Plus une société devient riche, plus elle a accès à des techniques « propres », plus sa population en
profite, et mieux l’Etat fonctionne. Donc il faut poursuivre la croissance pour atteindre un développement
durable, tant sur le plan social qu’environnemental et économique. Oui mais… Pour que cette ère de
bonheur se réalise, il faut que ces sociétés devenues riches investissent, notamment dans la recherche,
pour développer ces technologies. Et dans les mécanismes de redistribution afin que les gens en
profitent. Si les riches ne mettent leur argent que dans les paradis fiscaux ou les voitures de luxe, le
raisonnement ne tient pas la route.
Et il faut aussi que la pollution occasionnée ait un prix à payer, sinon, il n’y a aucun intérêt pour les
riches à réaliser des investissements écologiques.
Le point de vue des économistes « écologiques »
En économie, il y a trois sortes de « capital » : le capital naturel (eaux, forêts, etc.), le capital social
(écoles, réseaux de transport, etc.) et le capital économique (entreprises, bureaux, etc.). Ils les
considèrent comme équivalents. Par exemple, si l’on abat un morceau de forêt pour bâtir une école, on a
tout simplement remplacé un capital par un autre, et donc rien n’est perdu.
Mais imaginons un monde sans eaux et rempli de bureaux ! On a du mal à admettre qu’il n’y aurait pas
de perte. Aussi les économistes écologiques veulent réussir à définir un « seuil critique », le capital
minimum qu’il faut laisser pour ne pas compromettre l’avenir des générations futures. Mais ce seuil est
difficile à fixer (combien de pigeons, de tigres, de bouleaux… ?). Il faut se donner des critères et puis
arriver à les faire respecter. Une théorie qui a du bon sens, donc, mais difficile à appliquer.

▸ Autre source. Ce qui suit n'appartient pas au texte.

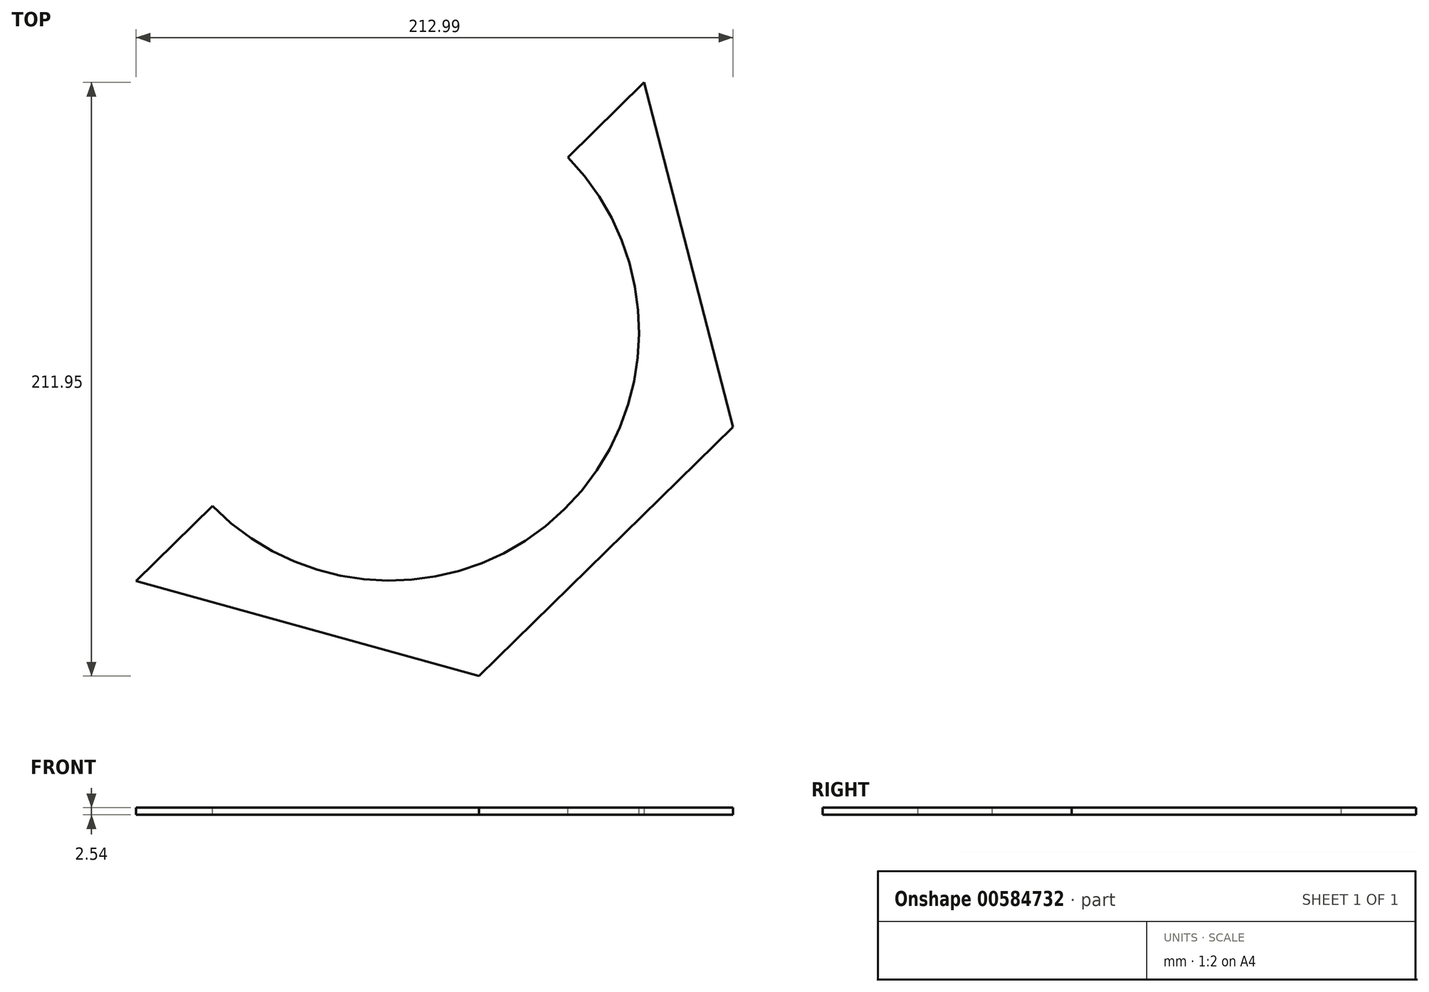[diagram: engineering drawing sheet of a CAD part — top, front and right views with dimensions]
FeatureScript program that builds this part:
annotation { "Feature Type Name" : "Feature", "Feature Type Description" : "" }
export const myFeature = defineFeature(function(context is Context, id is Id, definition is map)
    precondition{}
    {
        {
            var Q0;
            Q0=qCreatedBy(makeId("Top.planeOp"),FACE);
            var sketch = newSketch(context, id + "F0", { "sketchPlane" : qUnion([Q0])});
            skCircle(sketch, "E0.cCircle", {"center": v(0, 0) * mm, "radius": 109.99 * mm, "construction": true});
            skLineSegment(sketch, "E0.0", {"start": v(122.37, -33.99) * mm, "end": v(31.75, -122.97) * mm});
            skLineSegment(sketch, "E0.1", {"start": v(31.75, -122.97) * mm, "end": v(-90.62, -88.98) * mm});
            skLineSegment(sketch, "E0.2", {"start": v(-90.62, -88.98) * mm, "end": v(-122.37, 33.99) * mm});
            skLineSegment(sketch, "E0.3", {"start": v(-122.37, 33.99) * mm, "end": v(-31.75, 122.97) * mm});
            skLineSegment(sketch, "E0.4", {"start": v(-31.75, 122.97) * mm, "end": v(90.62, 88.98) * mm});
            skLineSegment(sketch, "E0.5", {"start": v(90.62, 88.98) * mm, "end": v(122.37, -33.99) * mm});
            skPoint(sketch, "E0.0.midPoint", {"position": v(77.06, -78.48) * mm});
            skSolve(sketch);
        }
        {
            var Q0;
            Q0 = qSketchRegion(id + "F0", true);
            extrude(context, id + "F1", {"entities" : qUnion([Q0]), "depth" : 2.54 * mm, "offsetDistance" : 25.4 * mm});
        }
        {
            var Q0;
            Q0=makeQuery(id+"F1.opExtrude","CAP_FACE",FACE,{"disambiguationData":[OSD([sQuery(id+"F0.wireOp",EDGE,"E0.0"),sQuery(id+"F0.wireOp",EDGE,"E0.1"),sQuery(id+"F0.wireOp",EDGE,"E0.2"),sQuery(id+"F0.wireOp",EDGE,"E0.3"),sQuery(id+"F0.wireOp",EDGE,"E0.4"),sQuery(id+"F0.wireOp",EDGE,"E0.5")])],"isStart":false});
            var sketch = newSketch(context, id + "F2", { "sketchPlane" : qUnion([Q0])});
            skLineSegment(sketch, "E1", {"start": v(90.62, 88.98) * mm, "end": v(-90.62, -88.98) * mm});
            skSolve(sketch);
        }
        {
            var Q0;
            {var subQ0=sQuery(id+"F2.wireOp",EDGE,"E1");Q0=makeQuery(id+"F2.imprint","IMPRINT",FACE,{"disambiguationData":[TD([[makeQuery(id+"F2.imprint","IMPRINT",EDGE,{"derivedFrom":subQ0}),-1.0]])]});}
            extrude(context, id + "F3", {"entities" : qUnion([Q0]), "operationType" : NewBodyOperationType.REMOVE, "oppositeDirection" : true, "depth" : 25.4 * mm, "offsetDistance" : 25.4 * mm});
        }
        {
            var Q0;
            Q0=makeQuery(id+"F1.opExtrude","CAP_FACE",FACE,{"disambiguationData":[OSD([sQuery(id+"F0.wireOp",EDGE,"E0.0"),sQuery(id+"F0.wireOp",EDGE,"E0.1"),sQuery(id+"F0.wireOp",EDGE,"E0.2"),sQuery(id+"F0.wireOp",EDGE,"E0.3"),sQuery(id+"F0.wireOp",EDGE,"E0.4"),sQuery(id+"F0.wireOp",EDGE,"E0.5")])],"isStart":false});
            var sketch = newSketch(context, id + "F4", { "sketchPlane" : qUnion([Q0])});
            skCircle(sketch, "E2", {"center": v(0, 0) * mm, "radius": 88.9 * mm});
            skSolve(sketch);
        }
        {
            var Q0;
            {var subQ0=sQuery(id+"F4.wireOp",EDGE,"E2");var subQ1=makeQuery(id+"F3.boolean.opBoolean","COPY",EDGE,{"derivedFrom":makeQuery(id+"F3.opExtrude","CAP_EDGE",EDGE,{"disambiguationData":[OSD([sQuery(id+"F2.wireOp",EDGE,"E1")])],"isStart":true})});var subQ2=makeQuery(id+"F4.imprint","INTERSECT",VERTEX,{"disambiguationData":[OD(0.0)],"derivedFrom":[subQ1,subQ0]});Q0=makeQuery(id+"F4.imprint","IMPRINT",FACE,{"disambiguationData":[TD([[makeQuery(id+"F4.imprint","IMPRINT",EDGE,{"disambiguationData":[TD([[subQ2,-1.0]])],"derivedFrom":subQ0}),1.0]])]});}
            extrude(context, id + "F5", {"entities" : qUnion([Q0]), "operationType" : NewBodyOperationType.REMOVE, "oppositeDirection" : true, "depth" : 25.4 * mm, "offsetDistance" : 25.4 * mm});
        }
    });
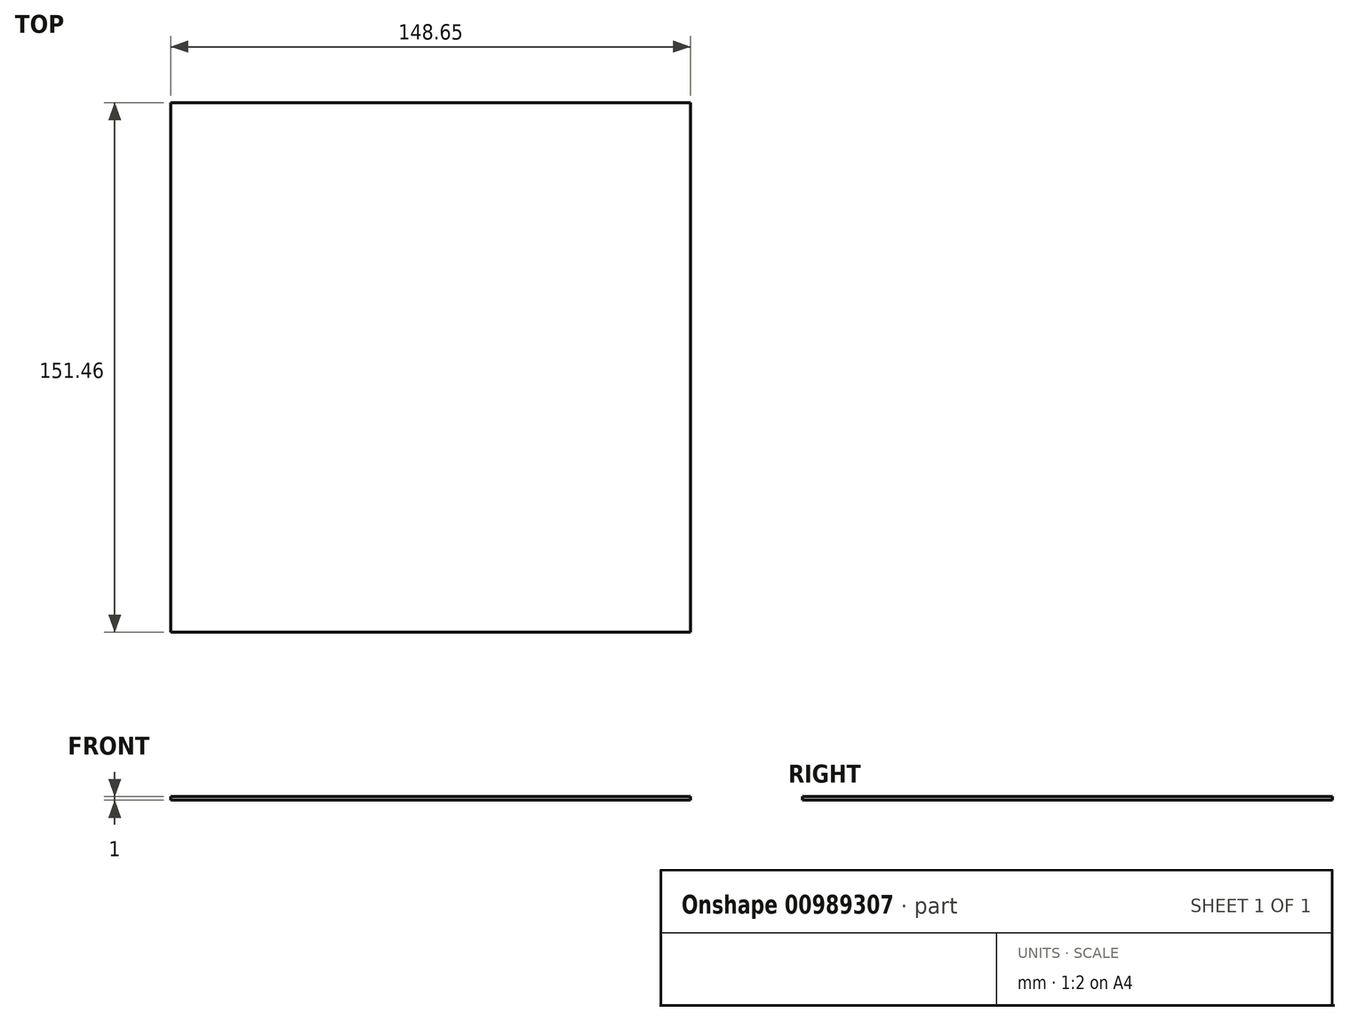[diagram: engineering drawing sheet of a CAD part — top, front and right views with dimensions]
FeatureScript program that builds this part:
annotation { "Feature Type Name" : "Feature", "Feature Type Description" : "" }
export const myFeature = defineFeature(function(context is Context, id is Id, definition is map)
    precondition{}
    {
        {
            var Q0;
            Q0=qCreatedBy(makeId("Top.planeOp"),FACE);
            var sketch = newSketch(context, id + "F0", { "sketchPlane" : qUnion([Q0])});
            skLineSegment(sketch, "E0.bottom", {"start": v(-74.43, 77.1) * mm, "end": v(74.22, 77.1) * mm});
            skLineSegment(sketch, "E0.top", {"start": v(-74.43, -74.36) * mm, "end": v(74.22, -74.36) * mm});
            skLineSegment(sketch, "E0.left", {"start": v(-74.43, 77.1) * mm, "end": v(-74.43, -74.36) * mm});
            skLineSegment(sketch, "E0.right", {"start": v(74.22, 77.1) * mm, "end": v(74.22, -74.36) * mm});
            skSolve(sketch);
        }
        {
            var Q0;
            Q0=makeQuery(id+"F0.imprint","IMPRINT",FACE,{"disambiguationData":[TD([[makeQuery(id+"F0.imprint","IMPRINT",EDGE,{"derivedFrom":sQuery(id+"F0.wireOp",EDGE,"E0.bottom")}),-1.0]])]});
            extrude(context, id + "F1", {"entities" : qUnion([Q0]), "depth" : 1 * mm, "offsetDistance" : 25.4 * mm});
        }
    });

Ceux qui remettent en question le développement
A côté de ces deux positions, il y en a d’autres qui remettent en cause le lien entre croissance et
développement, voire la notion même de développement. En effet, peut-on vraiment parler de
développement alors que les échanges entre pays restent inégaux ? Pour certains critiques de la société
de consommation, le développement est devenu un poison qu’il faut se sortir de la tête. A partir de ces
critiques plusieurs courants sont nés qui vont du « développement soutenable » vers la recherche d’un
autre mode de développement.
Pour les « décroissants », cela passe par une « décroissance » économique dans les pays riches. Ils
observent que la croissance du PIB n’apporte pas le bonheur (on consomme de plus en plus
d’antidépresseurs) et ne permet pas une empreinte écologique tenable. Les meilleures technologies,
bien qu’utiles, n’empêchent pas que les ressources sont limitées. Leur critique la plus importante
concerne ce qu’on appelle « l’effet rebond ». Par exemple, nous savons aujourd’hui fabriquer des
voitures moins polluantes, et des lave-vaisselle plus économiques en énergie. Mais comme en même
temps on achète de plus en plus de voitures et de lave-vaisselle, au total, la pollution et la consommation
d’énergie tend à augmenter. Cet effet rebond limite l’efficacité des progrès techniques, évidemment. Les
décroissants constatent aussi que le rythme de travail tend à augmenter, au détriment du bien-être. On
voit même aujourd’hui que la part des salaires diminue dans le PIB : les travailleurs profitent donc de
moins en moins de la richesse produite.